Procedures vs pure functions

Basic syntax

Both types of routines (pure functions and procedures) have to return a value:

fn -> i32 : 42

proc -> i32 : 42

When you need input arguments, you can’t omit the parentheses surrounding them:

fn (a i32, b i32) -> i32 :
    a + b

proc (a i32, b i32) -> i32 :
    a - b

If you don’t want to return anything in particular, an empty tuple () will do the trick. Actually, you can omit the return type, the empty tuple will be implied:

; Recommended (shortened) forms

let a = fn :
    ...

let b = proc :
    ...

Whether you do not want to omit the parentheses nor the return type, you can rewrite the previous routines like this:

; Complete forms (discouraged, just for the sake of completeness)

let a = fn () -> () :
    ...

let b = proc () -> () :
    ...

By the way, routines returning an empty tuple won’t require its body to be an expression matching the return type:

; Legal

fn : 42

Nor an expression at all:

; Also legal

fn :
    let a i32

However, they still require a body. So, if you have to write a ‘no-op’ routine, you can use an empty tuple as well:

fn : ()

Rationale and discarded alternatives

Initially, in the original syntax, I didn’t use any keyword at all. I added fn first to make routines more recognizable when read (() -> () : may seem confusing).
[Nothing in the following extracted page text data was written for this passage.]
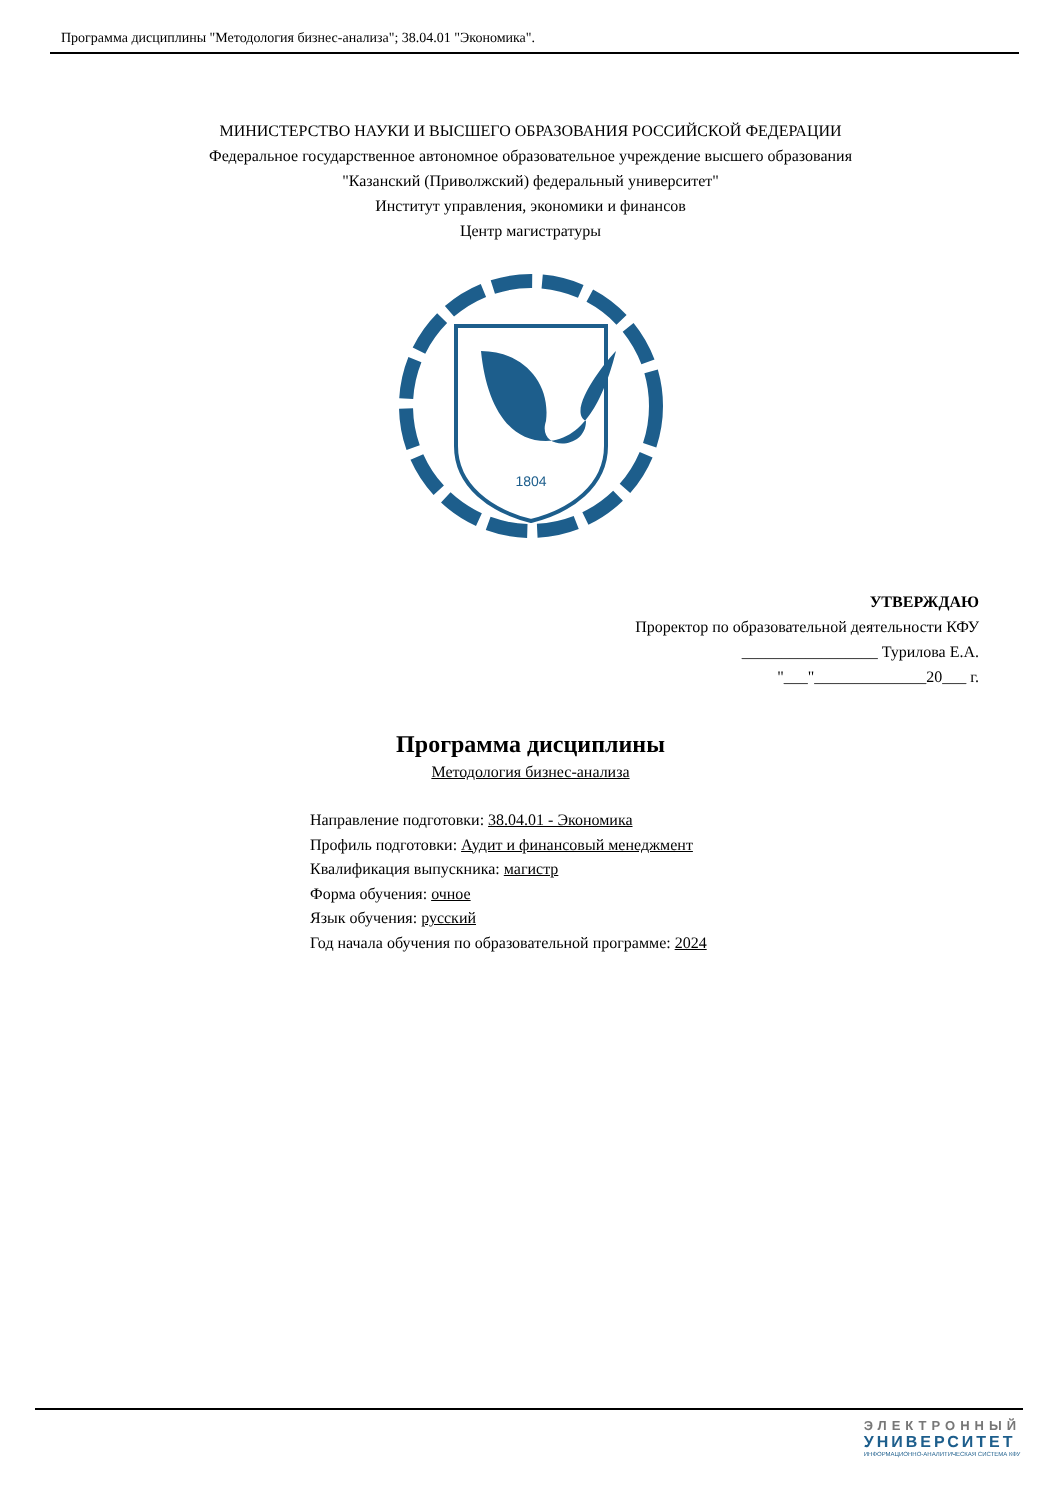Программа дисциплины "Методология бизнес-анализа"; 38.04.01 "Экономика".
МИНИСТЕРСТВО НАУКИ И ВЫСШЕГО ОБРАЗОВАНИЯ РОССИЙСКОЙ ФЕДЕРАЦИИ
Федеральное государственное автономное образовательное учреждение высшего образования
"Казанский (Приволжский) федеральный университет"
Институт управления, экономики и финансов
Центр магистратуры
1804
УТВЕРЖДАЮ
Проректор по образовательной деятельности КФУ
_________________ Турилова Е.А.
"___"______________20___ г.
Программа дисциплины
Методология бизнес-анализа
Направление подготовки: 38.04.01 - Экономика
Профиль подготовки: Аудит и финансовый менеджмент
Квалификация выпускника: магистр
Форма обучения: очное
Язык обучения: русский
Год начала обучения по образовательной программе: 2024
ЭЛЕКТРОННЫЙ
УНИВЕРСИТЕТ
ИНФОРМАЦИОННО-АНАЛИТИЧЕСКАЯ СИСТЕМА КФУ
Now, you can omit the unused parts when needed, so fn : is nicer to read and write.

Then, I wanted to remove entirely the parentheses. I discarded the idea, because a function with a single argument (especially if it returns an empty tuple) may would be misleading:

; This is a unnamed function which takes an i32 and returns ().
; But it _seems_ a function named 'a', which returns an i32.

fn a i32 :
        ...

So what is the difference between procedures and pure functions?

Pure functions always return the same output for a given input, without any observable side effect.

; This is allowed.
let add = fn (a i32, b i32) -> i32 :
    a + b

; This will raise an error at compile-time.
let foo = fn -> i32 :
    let n = get_state() + 1
    set_state(n)
    n

Yagnis is not a functional language, but this difference is relevant because it enables some special semantics and optimizations.

First, in some contexts, expressions are required to always be evaluated to the same value (even if the value itself is not known at compile-time):

; Legal
for each in 1..function(1, 2) :
    ...

; Not allowed
for each in 1..procedure(1, 2) :
    ...

; Workaround
let upto = procedure(1, 2) :
for each in 1..upto
    ...

Do you want to call the routine once each iteration, or it is expected to be called just at the beginning? With functions, both are the same. With procedures, use can use the workaround to achieve the latter. If you want the former, that is not actually a for loop. You can use while instead.

Second, the compiler is free to rearrange functions at will. Plus, any function without inputs, or those with inputs whose values are known at compile-time can be (and most probably will be) precomputed. Think of them like a kind of macro, but more powerful and with the type system built into it.

let one = proc -> i32 :
    1

let two = proc -> i32 :
    2

let add = fn (a i32, b i32) -> i32 :
    a + b

let main = proc :
    let rt = add(one(), two())
    let ct = add(1, 2) ; This one can be evaluated at compile-time!

And third, there are expressions that cannot be evaluated at runtime. For example, it has universal numeric types like Ada:

let a = 42

let b i32 = a

; The value of `a`, whose type is `integer`,
; _has_ to be computed at compile-time.

Knowing that, this is only possible with functions:

; Note the universal `integer` type is used.
let add = fn (a integer, b integer) -> integer :
    a + b

let main = proc :
    let r = add(1, 2) ; This _has_ to be evaluated at compile-time.

About type inference and function suitability

Just as a reminder, identifiers are declared this way:

let <name> [<type>] [= <value>]

The type is usually omited and inferred from the value. For instance, you could type:

let add fn (a i32, b i32) -> i32 =
    fn (a i32, b i32) -> i32 :
        a + b

But it is more idiomatic to write it this way:

let add = fn (a i32, b i32) -> i32 :
    a + b

The type may seem redundant. Actually, letting the programmer to be explicit with it is very useful. For instance, any function can be used in the context of the equivalent procedure type:

; Legal

let add = fn (a i32, b i32) -> i32 :
    a + b

let function fn (a i32, b i32) -> i32
let procedure proc (a i32, b i32) -> i32

function = add
procedure = add

Although all the special semantics will be disregarded (at least when called as a procedure), this can be used to pass callbacks as procedure arguments: the same ‘caller’ code can work with both of kinds of routines.

Finally, the compiler is completely able to tell you if a routine definition should be a function or has to be a procedure. It needs the programmer to tell it to other humans. If a proc could be implemented as a fn, the compiler will warn you (and may apply some of the optimizations as if it actually were a function).

Also, the programmer can told the compiler that a routine must be a function, so if the contract is broken, the compiler will treat it as an error.